How to import and merge data in r studio?

Hello Posit Members,

I have some issue regarding to import and merge data . I uploaded external data and import in the r script . but Its not allow to import all data and I loaded tidyverse library again and again and import it . but now I am trying to merge the data it is showing some errors . I am upload a screenshot . If is there any mistake in importing data please tell what should I do?

Thanks

This is likely the same issue as discussed here arising from the RAM limitations of the cloud version. The desktop version on any reasonably provisioned laptop or desktop should overcome this. If installing the desktop version is not an option you can try revising the script to minimize the memory load. Something along these lines

#omit loading libraries yet
# import jan and feb
all_trips <- dplyr::bind_rows(jan,feb)
rm(jan,feb)
# import mar apr
all_trips <- dplyr::bind_rows(all_trips,mar,apr)
rm(mar,apr)
# continue through end of year, removing 
rm(nov,dec)
# save for reuse later
saveRDS(all_trips,file="all_trips.Rds")

I tried it but it is also not working . I import the library as well but still it is not working. Then what should I do?

How far did you get?

Based on your screenshot, it seems you did not have enough RAM to load all files in one go (as mentioned by @technocrat https://forum.posit.co/t/how-to-import-and-merge-data-in-r-studio/169088/2?u=yiy)

Would you like to try release some RAM after each load by calling the gc() function.

1 Like

The RAM should be big enough to hold the entire final data frame. gc() may help if the OS cooperates (which doesn't always happen) but the operations shown don't seem likely to leave much mess that needs collection.

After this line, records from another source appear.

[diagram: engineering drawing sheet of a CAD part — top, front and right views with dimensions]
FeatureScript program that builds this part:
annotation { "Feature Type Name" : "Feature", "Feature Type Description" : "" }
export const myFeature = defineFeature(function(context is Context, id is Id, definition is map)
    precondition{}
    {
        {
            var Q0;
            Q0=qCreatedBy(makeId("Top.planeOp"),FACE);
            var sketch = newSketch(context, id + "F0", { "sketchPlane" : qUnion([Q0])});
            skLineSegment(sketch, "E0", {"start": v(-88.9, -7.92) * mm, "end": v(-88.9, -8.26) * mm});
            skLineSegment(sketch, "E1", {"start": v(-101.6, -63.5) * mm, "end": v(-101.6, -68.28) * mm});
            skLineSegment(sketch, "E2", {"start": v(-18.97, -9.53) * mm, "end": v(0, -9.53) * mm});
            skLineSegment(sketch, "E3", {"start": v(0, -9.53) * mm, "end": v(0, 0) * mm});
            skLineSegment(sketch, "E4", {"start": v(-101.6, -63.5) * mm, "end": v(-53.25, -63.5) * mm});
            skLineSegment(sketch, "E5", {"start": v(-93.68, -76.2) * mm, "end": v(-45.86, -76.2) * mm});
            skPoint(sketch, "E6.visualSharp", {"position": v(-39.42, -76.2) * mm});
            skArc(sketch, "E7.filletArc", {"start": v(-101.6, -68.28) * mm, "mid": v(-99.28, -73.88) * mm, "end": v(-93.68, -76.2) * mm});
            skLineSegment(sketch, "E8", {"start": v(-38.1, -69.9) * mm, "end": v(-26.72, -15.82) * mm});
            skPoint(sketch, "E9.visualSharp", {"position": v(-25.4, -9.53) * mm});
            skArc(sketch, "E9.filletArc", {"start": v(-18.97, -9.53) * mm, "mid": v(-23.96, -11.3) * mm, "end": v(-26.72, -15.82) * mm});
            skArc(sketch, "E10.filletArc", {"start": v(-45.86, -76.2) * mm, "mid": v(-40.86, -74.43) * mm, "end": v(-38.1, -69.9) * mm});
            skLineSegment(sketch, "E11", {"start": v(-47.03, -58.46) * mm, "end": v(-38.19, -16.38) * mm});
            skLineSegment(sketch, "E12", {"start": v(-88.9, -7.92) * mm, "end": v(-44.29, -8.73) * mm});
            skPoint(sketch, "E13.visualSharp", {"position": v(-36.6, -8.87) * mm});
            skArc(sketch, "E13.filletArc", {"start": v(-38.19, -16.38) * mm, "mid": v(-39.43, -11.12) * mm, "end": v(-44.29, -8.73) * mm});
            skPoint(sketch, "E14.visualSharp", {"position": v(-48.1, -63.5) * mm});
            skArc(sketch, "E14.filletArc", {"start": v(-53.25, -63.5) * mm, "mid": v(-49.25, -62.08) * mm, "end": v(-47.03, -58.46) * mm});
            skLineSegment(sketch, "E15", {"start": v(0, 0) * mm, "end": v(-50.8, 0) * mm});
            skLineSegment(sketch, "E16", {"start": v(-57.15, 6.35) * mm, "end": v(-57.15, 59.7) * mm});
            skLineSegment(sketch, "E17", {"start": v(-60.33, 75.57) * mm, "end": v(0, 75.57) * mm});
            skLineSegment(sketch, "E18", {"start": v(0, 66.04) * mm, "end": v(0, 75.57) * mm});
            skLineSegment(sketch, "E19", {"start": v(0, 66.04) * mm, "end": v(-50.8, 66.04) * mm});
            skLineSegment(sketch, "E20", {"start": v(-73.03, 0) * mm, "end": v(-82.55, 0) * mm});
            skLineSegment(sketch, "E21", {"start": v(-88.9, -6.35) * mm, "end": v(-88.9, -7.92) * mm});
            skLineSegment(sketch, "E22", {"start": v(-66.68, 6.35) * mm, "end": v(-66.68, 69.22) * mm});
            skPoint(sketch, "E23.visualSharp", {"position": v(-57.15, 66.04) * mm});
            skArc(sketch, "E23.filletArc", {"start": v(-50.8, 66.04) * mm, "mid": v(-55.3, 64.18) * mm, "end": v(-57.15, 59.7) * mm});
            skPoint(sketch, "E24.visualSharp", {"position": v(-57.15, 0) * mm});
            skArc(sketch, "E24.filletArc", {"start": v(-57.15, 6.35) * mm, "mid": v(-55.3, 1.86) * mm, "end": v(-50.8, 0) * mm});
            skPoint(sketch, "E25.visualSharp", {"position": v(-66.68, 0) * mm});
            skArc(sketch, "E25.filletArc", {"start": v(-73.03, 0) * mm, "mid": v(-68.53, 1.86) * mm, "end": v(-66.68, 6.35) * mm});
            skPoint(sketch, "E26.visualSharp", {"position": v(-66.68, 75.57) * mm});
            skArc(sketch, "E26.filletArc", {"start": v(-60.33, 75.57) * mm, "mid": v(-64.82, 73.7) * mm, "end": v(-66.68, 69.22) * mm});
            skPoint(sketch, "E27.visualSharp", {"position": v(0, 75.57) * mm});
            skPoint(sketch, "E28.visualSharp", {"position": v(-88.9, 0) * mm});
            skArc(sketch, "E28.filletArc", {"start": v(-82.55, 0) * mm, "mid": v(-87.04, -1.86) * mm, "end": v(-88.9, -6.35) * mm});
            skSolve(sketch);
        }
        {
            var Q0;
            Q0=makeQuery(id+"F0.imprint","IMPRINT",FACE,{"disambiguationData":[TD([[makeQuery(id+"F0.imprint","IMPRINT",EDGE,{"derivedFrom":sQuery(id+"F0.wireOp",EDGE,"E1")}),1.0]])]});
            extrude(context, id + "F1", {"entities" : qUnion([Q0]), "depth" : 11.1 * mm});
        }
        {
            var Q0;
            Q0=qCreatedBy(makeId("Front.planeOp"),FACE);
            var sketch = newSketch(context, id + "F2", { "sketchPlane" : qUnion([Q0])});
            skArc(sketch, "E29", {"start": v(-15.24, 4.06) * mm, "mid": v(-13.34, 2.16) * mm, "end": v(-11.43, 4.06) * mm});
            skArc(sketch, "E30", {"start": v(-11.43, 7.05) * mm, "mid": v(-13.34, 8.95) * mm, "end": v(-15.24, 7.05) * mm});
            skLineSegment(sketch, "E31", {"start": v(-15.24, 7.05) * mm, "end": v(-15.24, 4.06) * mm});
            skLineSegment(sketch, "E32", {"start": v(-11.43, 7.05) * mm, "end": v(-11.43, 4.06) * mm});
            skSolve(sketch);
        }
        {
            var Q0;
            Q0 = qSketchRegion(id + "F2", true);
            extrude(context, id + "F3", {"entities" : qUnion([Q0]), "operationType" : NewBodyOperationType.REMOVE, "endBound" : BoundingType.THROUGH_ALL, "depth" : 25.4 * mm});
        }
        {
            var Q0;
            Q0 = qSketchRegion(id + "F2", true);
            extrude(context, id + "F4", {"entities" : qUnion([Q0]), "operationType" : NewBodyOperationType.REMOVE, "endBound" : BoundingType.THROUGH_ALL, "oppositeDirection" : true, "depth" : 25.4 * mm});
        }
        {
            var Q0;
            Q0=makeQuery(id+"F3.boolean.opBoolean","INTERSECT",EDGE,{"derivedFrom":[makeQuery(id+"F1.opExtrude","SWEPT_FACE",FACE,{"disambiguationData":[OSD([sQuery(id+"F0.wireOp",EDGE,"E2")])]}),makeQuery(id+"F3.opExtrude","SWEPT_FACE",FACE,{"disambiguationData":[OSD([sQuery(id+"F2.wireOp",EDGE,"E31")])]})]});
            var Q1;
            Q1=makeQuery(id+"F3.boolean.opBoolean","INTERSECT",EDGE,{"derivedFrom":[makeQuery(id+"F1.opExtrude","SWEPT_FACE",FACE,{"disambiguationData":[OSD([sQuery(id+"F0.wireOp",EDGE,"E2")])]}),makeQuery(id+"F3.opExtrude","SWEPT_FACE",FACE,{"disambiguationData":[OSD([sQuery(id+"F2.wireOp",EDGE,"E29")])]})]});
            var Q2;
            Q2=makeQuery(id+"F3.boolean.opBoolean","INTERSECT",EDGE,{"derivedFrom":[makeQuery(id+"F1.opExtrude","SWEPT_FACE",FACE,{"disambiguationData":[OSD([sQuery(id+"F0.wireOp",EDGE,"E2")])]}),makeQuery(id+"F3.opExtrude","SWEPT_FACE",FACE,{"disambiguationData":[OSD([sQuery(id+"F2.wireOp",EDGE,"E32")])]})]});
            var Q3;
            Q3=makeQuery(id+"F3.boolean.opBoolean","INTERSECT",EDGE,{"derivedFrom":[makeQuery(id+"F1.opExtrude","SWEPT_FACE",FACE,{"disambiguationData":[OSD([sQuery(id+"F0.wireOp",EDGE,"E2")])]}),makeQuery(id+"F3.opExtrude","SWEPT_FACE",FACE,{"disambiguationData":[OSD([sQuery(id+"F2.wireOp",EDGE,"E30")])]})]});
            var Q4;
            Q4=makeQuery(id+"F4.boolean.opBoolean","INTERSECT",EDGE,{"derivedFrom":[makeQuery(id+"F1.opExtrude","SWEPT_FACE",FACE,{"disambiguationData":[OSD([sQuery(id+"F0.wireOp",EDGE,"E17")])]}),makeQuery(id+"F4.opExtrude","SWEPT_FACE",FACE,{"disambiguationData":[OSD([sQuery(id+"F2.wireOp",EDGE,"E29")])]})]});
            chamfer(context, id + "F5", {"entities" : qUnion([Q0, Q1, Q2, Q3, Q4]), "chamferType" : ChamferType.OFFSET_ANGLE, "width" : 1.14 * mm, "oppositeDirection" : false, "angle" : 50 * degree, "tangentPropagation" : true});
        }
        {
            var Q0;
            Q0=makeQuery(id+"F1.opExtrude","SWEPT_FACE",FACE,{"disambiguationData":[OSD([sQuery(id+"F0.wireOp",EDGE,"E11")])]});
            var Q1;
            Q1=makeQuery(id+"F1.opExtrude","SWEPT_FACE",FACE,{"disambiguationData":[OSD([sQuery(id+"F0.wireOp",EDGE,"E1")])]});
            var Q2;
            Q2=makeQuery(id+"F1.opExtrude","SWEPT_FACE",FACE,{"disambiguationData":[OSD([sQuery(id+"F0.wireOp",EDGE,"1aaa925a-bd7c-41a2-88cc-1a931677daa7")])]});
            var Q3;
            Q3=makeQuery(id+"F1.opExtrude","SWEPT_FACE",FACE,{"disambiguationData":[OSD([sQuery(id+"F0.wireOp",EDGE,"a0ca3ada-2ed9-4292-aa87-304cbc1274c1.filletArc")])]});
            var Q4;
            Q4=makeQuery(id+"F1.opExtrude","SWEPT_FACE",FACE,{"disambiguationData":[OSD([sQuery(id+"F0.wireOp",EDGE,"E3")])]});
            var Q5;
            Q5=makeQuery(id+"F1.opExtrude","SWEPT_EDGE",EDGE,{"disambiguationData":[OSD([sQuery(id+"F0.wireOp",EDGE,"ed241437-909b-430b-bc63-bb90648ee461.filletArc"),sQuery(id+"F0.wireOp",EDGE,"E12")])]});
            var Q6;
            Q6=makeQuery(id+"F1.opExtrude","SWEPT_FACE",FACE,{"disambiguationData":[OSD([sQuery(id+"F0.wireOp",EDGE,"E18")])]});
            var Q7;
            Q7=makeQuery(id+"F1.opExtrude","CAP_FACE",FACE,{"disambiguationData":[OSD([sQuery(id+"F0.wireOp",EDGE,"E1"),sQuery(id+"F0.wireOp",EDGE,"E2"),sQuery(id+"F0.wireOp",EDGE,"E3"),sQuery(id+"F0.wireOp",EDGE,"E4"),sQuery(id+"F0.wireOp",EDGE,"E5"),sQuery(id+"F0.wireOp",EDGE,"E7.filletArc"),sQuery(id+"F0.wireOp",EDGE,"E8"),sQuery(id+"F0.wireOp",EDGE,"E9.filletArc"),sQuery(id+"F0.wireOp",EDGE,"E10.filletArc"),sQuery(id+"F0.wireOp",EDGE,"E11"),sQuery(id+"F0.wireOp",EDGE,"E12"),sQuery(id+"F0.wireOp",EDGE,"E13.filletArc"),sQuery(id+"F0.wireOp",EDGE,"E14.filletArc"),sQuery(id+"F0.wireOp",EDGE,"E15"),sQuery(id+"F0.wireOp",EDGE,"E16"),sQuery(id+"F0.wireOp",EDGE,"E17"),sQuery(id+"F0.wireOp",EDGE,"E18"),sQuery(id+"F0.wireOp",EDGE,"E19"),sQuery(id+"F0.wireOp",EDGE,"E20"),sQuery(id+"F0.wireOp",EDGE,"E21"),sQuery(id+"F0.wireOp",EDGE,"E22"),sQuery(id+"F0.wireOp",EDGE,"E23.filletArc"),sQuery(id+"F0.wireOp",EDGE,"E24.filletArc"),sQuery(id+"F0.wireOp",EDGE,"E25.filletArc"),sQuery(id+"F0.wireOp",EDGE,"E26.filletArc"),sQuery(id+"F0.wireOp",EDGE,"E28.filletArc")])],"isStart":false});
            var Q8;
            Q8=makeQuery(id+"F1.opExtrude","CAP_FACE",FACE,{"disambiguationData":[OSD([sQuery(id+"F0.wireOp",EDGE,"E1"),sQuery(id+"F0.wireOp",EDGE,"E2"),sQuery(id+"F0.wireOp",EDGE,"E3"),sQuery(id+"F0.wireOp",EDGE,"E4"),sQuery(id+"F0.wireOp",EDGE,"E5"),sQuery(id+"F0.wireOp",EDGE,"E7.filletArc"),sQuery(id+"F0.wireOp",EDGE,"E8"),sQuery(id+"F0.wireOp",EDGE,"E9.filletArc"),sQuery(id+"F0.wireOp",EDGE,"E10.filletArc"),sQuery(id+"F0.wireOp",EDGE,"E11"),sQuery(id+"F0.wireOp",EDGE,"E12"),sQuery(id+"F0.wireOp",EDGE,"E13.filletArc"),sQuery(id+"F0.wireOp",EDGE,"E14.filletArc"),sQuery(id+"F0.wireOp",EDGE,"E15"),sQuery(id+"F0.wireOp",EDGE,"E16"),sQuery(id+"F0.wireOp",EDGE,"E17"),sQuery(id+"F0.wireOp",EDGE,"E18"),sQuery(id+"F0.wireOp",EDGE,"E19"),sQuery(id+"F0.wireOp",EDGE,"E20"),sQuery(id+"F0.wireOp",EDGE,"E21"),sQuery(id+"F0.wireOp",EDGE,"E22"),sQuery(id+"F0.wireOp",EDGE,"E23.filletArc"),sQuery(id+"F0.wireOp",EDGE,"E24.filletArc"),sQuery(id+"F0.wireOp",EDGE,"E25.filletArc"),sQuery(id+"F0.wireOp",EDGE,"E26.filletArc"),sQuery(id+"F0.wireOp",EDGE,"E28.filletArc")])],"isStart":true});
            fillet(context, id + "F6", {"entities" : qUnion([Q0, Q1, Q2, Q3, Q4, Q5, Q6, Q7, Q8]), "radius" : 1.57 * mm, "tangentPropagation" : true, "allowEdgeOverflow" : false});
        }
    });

More important, I think, is to eliminate files as soon as they are added to the growing accumulated data frame by putting them to rm().

Glad to see you here.

I am stuck in merging the data .I am sharing screenshot .

That looks like a doubled underscore in bind_rows()

Thank you for helping it was helpful.

I tried to import datasets through below mention method

import jan and feb

all_trips <- dplyr::bind_rows(jan,feb)
rm(jan,feb)

import mar apr

all_trips <- dplyr::bind__rows(all_trips,mar,apr)
rm(mar,apr)

continue through end of year, removing

rm(nov,dec)

But I can import only 6 months datasets and after that I am trying to import more dataset so it shows RAM memory has full and imported datasets also removed automatic . What should I do in this situation ?

You should use a single underscore.

Yeah I have corrected this issue. But whatever I mention in the previous post that is the issue . Please help me to resolve this issue

Maybe read it in using sqldf?

Reading large data files in R • Bart Aelterman (inbo.github.io)

Adding on to @ williaml's suggestion, you may need to consider a data base solution. You might have a look at CRAN - Package duckdb and theDuckdb database. It seems to be getting some good reviews.

I assume that this is for the Google Data Analytics Certificate capstone project. If so, I suggest you post a new topic with that in the title. Hopefully people who were successful importing the data will have some sage advice.

Okay , Thank you for suggesting me . I will create new post .

Thank you all for helping me .

This topic was automatically closed 21 days after the last reply. New replies are no longer allowed.

If you have a query related to it or one of the replies, start a new topic and refer back with a link.